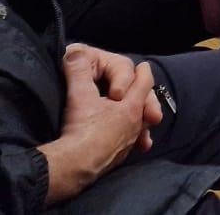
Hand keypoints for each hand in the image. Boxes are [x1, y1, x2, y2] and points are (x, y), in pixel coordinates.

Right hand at [42, 51, 153, 200]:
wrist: (74, 167)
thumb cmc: (81, 129)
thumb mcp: (79, 96)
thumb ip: (78, 71)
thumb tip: (73, 52)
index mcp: (131, 106)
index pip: (144, 82)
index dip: (143, 72)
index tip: (144, 66)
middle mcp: (135, 124)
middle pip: (145, 105)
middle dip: (146, 96)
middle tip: (144, 90)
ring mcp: (128, 143)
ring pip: (139, 126)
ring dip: (139, 119)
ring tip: (142, 118)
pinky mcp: (118, 159)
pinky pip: (129, 144)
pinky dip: (130, 138)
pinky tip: (125, 143)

━━━━━━━━━━

**PROBLEM TO WORK ON:** Each line above that contains the string "index" counts once; give the number of such lines and nothing more.

**WRITTEN SOLUTION:** 4